What are the techniques?
LF: For example, you can reduce the stressful environment by lowering light and noise, both of which can exacerbate pain. We help parents read cues and understand signs of pain. Then there are certain handling techniques, such as how to swaddle and hold.
SW: If a baby is to have a procedure like a heel stick laceration, breastfeeding or skin-to-skin holding has been proven to reduce distress. We’re also giving parents suggestions for how to adapt the techniques, so if they can’t hold the baby during a procedure, they can still use their voice or touch the baby’s head, or hold a tiny hand in comforting ways.

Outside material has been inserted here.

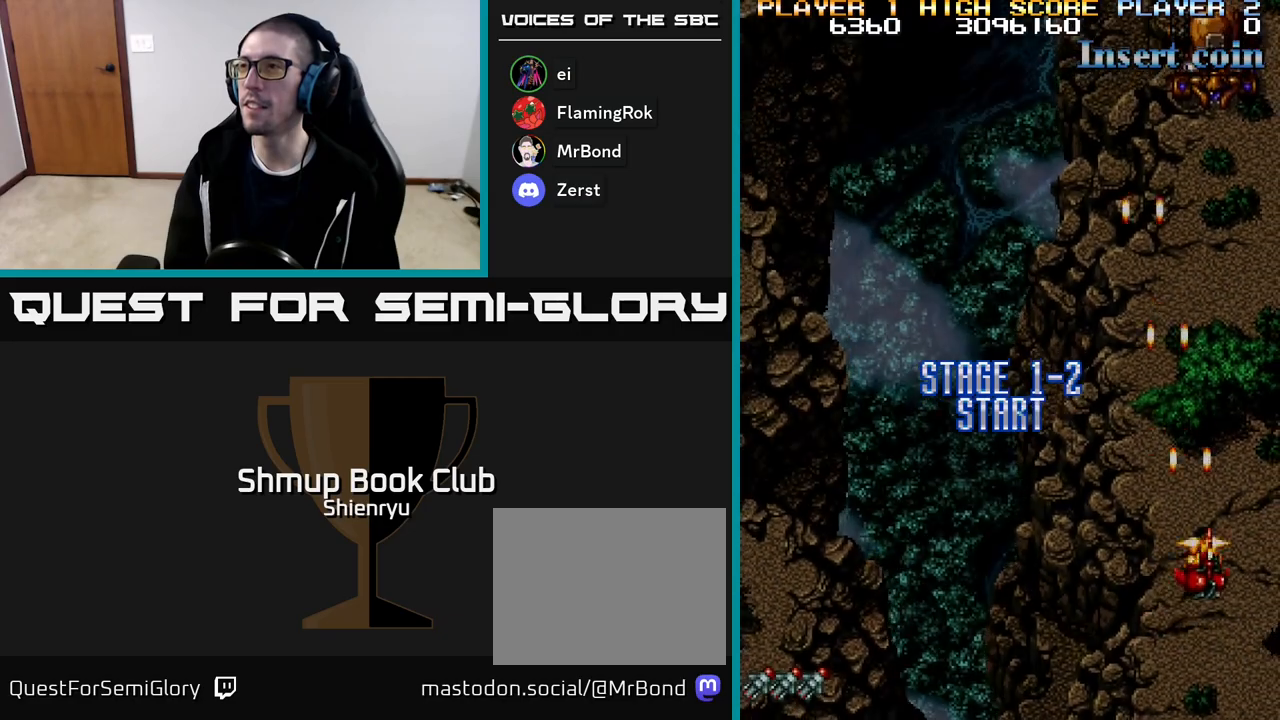
{"buttons": ["R2", "DPAD_UP"], "events": [[183, "DPAD_RIGHT", "up"]]}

LF: These things can reduce parental stress, too, because parents are extremely worried about the long-term effects of the ICN stay and want to do something about it.
How does collaboration with ICN staff help parents with these techniques?
LF: There are the booklet and DVD, which is something parents can look at on a computer, either right there in the ICN or at home. A nurse will initially present this to them and work through every aspect of how to look for pain and comfort babies. Parents will keep a log, and the nurse will show them how to use the techniques with their baby at specific times.
Beyond this study, touch and emotional availability appear to have important implications for healthy child and family development. How should the existing knowledge base affect clinical care?
SW: My previous research has found that babies with different temperaments have different physiological and behavioral reactions to being touched and comforted. It may be dangerous to assume that a certain approach to care is the right approach for every child. In an ongoing study, I’m examining how different types of reactivity to caregiving may be linked to specific genotypes, the child’s stress hormones and later mental health problems. By understanding the clinical profiles of various infants, we can better tailor our care to assure optimal outcomes.
LF: We have to do an individualized assessment to match the care and environment to what each infant needs in terms of their sensitivity and stage of development, because the other important message is that if babies have a lot of noxious stimulation over time, it can have long-term effects. We and others have research findings that suggest that babies who have had a lot of painful procedures have a subtle but different profile in responding to certain tactile stimulation when they’re 10 or 15. Whether that has an effect on daily life, we’re still trying to find out.
SW: And there is a growing body of research which shows that children who have difficulty managing their stress and emotions are much more vulnerable to depression, anxiety and disruptive behavior. Early problems in regulation of the hypothalamic-pituitary-adrenal axis (our body’s stress response system) can lead to mental health problems if left untreated. By teaching parents in the ICN how to reduce their infant’s stress, we may prevent these problems and build a stronger foundation for the child’s later mental health.
LF: But we don’t know where the thresholds are – how much is too much, whether there are critical or sensitive periods. The message to clinicians now is to be more mindful. Consider whether you really need to do each and every procedure because it can have a cumulative negative effect on the infant’s developing nervous system. Clinicians should appreciate what a powerful role they have in relation to parents. Their willingness to listen to parents’ concerns, provide understandable information and teach parents how to read their baby’s cues can have a positive impact on the parent-infant relationship long after they have gone home from the ICN.